Bland–Altman analysis

This analysis is a supplement for the other reliability indices (ICC, SEM, MDC, and CV). To the researchers’ knowledge, this analysis was run in a few studies to determine the reliability of the four functional tests in overhead athletes [13, 27, 29, 35, 36]. As observed in Figs. 5, 6, 7, 8 and 9, there exists one outlier for PU and both USSP tests and two outliers for CKCUES and SMBT tests. In this study, according to USSPT, the higher score (further throw) indicates less agreement. In the case of CKCUES, the lower score (fewer touches) indicates better agreement.
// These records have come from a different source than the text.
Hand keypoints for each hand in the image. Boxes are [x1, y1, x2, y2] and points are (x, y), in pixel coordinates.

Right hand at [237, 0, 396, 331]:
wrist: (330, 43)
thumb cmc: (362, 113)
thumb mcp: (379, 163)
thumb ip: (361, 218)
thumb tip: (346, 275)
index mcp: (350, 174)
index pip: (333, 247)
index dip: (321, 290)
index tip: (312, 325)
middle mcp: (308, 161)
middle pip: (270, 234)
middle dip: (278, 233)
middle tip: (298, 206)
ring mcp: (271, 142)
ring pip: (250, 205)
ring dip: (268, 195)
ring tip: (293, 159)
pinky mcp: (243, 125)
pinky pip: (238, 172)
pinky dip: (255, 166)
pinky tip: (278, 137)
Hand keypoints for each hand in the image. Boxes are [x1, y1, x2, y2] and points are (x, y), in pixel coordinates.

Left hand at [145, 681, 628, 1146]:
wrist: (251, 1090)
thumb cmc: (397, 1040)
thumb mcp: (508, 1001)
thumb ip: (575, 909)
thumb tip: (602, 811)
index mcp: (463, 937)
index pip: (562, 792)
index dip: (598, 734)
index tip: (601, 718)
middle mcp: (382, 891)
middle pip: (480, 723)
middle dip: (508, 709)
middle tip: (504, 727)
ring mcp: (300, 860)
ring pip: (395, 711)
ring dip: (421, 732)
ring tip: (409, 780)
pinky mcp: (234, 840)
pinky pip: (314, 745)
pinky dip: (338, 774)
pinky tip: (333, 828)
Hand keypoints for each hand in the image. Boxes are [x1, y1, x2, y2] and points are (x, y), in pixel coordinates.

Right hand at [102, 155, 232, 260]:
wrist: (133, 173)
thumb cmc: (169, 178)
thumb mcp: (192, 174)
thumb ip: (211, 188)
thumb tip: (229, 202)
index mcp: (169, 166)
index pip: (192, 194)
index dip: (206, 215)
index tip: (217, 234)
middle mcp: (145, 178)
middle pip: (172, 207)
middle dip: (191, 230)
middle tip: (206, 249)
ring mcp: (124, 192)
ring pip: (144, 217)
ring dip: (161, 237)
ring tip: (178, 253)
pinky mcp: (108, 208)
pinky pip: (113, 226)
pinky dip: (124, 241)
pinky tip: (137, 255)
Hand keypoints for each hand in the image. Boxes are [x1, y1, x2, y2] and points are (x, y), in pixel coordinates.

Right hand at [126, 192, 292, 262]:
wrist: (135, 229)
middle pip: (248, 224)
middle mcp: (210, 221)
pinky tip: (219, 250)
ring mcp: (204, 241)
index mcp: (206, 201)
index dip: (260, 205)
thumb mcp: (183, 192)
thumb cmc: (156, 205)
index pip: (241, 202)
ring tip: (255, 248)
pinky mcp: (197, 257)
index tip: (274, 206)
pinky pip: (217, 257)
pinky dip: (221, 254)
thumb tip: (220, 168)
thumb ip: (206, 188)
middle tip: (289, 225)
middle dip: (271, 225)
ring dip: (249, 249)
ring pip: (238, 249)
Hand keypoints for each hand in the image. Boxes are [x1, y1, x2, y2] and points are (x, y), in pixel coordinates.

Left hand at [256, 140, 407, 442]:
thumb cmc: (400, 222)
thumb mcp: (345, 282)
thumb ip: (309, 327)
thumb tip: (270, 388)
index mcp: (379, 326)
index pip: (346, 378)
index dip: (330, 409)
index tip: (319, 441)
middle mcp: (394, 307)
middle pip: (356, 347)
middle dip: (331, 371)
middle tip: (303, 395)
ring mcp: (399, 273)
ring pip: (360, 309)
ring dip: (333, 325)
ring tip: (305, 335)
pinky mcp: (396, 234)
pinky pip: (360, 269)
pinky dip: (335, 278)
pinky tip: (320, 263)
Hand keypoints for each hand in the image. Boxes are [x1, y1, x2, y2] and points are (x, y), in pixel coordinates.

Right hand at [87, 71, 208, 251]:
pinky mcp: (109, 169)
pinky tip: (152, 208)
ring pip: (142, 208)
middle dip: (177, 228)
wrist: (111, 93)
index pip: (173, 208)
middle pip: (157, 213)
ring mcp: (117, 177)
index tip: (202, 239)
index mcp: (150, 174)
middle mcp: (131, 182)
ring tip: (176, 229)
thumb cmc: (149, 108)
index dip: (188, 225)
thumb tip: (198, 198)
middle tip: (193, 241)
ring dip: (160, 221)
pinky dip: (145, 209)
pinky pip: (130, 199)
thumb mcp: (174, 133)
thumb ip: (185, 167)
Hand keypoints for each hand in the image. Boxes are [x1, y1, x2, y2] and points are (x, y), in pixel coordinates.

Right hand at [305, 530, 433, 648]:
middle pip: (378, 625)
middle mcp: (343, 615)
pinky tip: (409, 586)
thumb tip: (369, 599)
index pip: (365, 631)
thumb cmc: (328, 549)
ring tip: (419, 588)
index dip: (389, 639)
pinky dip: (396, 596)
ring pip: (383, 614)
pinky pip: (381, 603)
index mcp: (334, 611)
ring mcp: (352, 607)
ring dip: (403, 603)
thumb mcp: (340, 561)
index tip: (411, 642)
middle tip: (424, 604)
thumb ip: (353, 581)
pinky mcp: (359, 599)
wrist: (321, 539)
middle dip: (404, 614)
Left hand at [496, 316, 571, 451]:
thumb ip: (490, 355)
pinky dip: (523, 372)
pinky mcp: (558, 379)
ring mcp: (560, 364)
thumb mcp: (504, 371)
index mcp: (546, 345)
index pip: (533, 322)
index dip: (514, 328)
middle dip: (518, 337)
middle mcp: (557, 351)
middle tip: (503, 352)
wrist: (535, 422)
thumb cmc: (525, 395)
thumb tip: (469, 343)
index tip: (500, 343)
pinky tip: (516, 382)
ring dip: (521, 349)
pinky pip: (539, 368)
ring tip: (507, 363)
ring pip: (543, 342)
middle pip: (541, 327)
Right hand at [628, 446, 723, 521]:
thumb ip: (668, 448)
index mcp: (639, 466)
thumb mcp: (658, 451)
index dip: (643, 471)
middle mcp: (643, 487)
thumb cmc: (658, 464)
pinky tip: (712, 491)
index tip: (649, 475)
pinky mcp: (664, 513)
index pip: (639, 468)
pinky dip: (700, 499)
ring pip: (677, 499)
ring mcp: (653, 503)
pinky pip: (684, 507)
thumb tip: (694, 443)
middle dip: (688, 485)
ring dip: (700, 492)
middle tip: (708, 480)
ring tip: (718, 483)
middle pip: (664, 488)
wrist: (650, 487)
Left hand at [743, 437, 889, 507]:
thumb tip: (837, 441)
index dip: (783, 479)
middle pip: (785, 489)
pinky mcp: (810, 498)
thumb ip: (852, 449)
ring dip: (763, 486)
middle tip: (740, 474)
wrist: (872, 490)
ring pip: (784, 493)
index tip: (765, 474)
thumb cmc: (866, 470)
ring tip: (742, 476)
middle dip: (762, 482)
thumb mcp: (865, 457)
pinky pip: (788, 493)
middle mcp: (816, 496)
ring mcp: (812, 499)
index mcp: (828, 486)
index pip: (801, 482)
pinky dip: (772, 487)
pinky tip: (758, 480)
Future studies are needed to compare the reliability of women overhead athletes with men and to assess the reliability of these tests in other athletic disciplines like gymnastics and wrestling which use weight-bearing positions. In this study, the tests were not normalized to body dimensions (e.g. weight and height). It is suggested that future studies consider this issue.

Conclusions

The four upper extremity functional tests have excellent reliability in overhead athletes, except for the dominant USSP test, which revealed moderate reliability. These low-cost, easy-to-run tests would help the sports clinicians in assessing the shoulder function and athletes’ sport readiness.

Based on the absolute reliability findings, the clinicians can apply the reported scores here as a reference to detect the real improvement in either a group or a single female overhead athlete(s).

Clinical relevance

  • Push-up test, Closed Kinetic Chain Upper Extremity Stability test, Seated Medicine Ball Throw test, and Unilateral Seated Shot Put test (non-dominant hand) have excellent reliability.

  • Sports clinicians can apply these low-cost, easy-to-operate tests to examine the improvement of the athletes or patients with similar dysfunctions

  • The clinicians can apply the scores found here as a reference in detecting the real improvement in either a group or a single female overhead athlete(s).